The script of this film is excellent.  It explores the social field almost like a sociologist.  There is much focus on the idea of social trajectory and momentum, and a rejection of those things at a fundamental level by insisting instead on a kind of radical egalitarianism of singular, unitary social standing.  The film as a whole, though, is something of a failure.  Pasolini was still in his early phase as a director.  The influence of neo-realism is still strong.  But the main problem is that the acting is inauthentic.  Pasolini admitted that Anna Magnani was miscast, because she had never lived a subproletarian existence (her habitus was that of semi-autonomous peasantry and small-scale merchants, who emulate and reflect the lifestyles of of capitalists and the upper middle class).  Magnani was not someone from the rural poor, and therefore she did not know that life.  Pasolini had this to say in an interview:

“Well I’m rather proud of not making mistakes about the people I choose for my films . . . . The only mistake I’ve made is with this one with Anna Magnani — though the mistake is not really because she is a professional actress.  The fact is, if I’d got Anna Magnani to do a real petit bourgeois I would probably have got a good performance out of her; but the trouble is that I didn’t get her to do that, I got her to do a woman of the people with petit bourgeois aspirations, and Anna Magnani just isn’t like that.  As I choose actors for what they are and not for what they pretend to be, I made a mistake about what the character really was, and although Anna Magnani made a moving effort to do what I asked of her, the character simply did not emerge.  I wanted to bring out the ambiguity of subproletarian life with a petit bourgeois superstructure.  This didn’t come out, because Anna Magnani is a woman who was born and has lived as a petit bourgeois and then as an actress and so hasn’t got those characteristics.” Pasolini on Pasolini (1969)

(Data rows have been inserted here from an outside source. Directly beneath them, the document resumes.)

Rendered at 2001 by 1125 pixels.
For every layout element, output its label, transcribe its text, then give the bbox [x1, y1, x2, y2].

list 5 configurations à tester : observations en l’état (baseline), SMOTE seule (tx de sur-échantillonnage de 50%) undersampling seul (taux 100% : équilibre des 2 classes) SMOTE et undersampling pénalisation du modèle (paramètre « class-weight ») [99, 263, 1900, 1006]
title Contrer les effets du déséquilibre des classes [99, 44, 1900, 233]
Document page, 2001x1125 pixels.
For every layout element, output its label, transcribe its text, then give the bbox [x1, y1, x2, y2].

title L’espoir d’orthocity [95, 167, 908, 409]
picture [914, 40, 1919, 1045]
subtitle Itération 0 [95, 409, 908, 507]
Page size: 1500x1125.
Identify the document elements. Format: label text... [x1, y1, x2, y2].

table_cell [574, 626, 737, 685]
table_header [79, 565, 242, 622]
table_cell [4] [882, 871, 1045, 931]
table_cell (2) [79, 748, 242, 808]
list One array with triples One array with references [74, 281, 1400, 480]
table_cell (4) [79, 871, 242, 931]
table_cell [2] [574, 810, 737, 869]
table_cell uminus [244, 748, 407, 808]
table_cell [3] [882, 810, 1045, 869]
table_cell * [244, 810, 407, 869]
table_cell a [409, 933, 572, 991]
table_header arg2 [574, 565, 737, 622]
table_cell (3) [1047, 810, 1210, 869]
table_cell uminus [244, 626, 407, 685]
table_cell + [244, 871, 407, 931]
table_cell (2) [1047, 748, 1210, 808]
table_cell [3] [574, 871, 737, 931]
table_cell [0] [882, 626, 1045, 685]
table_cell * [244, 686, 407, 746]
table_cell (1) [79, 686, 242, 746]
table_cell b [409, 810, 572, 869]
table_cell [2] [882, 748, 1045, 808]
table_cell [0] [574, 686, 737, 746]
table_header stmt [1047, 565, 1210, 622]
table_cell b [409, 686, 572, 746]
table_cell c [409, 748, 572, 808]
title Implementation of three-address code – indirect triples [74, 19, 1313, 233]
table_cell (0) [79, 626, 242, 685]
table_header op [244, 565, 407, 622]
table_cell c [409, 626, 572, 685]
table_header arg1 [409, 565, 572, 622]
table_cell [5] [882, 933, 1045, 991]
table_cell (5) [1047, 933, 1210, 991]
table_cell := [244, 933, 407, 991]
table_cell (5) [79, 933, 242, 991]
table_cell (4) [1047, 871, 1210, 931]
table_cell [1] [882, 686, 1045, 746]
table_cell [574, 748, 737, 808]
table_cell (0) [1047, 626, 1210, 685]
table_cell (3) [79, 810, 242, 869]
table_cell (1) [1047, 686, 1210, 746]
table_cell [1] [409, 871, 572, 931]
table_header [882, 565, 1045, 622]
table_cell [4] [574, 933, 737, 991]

While Mama Roma is engaging in concept, it also is less successful on its own terms than other Pasolini films.  Accatone, for one, provides a more fluid verisimilitude.  Mama Roma is something of a sequel, and suffers from all the limitations that such a label implies.  The bawdy, direct humor of Pasolini’s later films is not yet present either, nor the intellectual commentary in his repurposing of classics.  This is not one of Pasolini’s best films, but even Pasolini on an off day is something.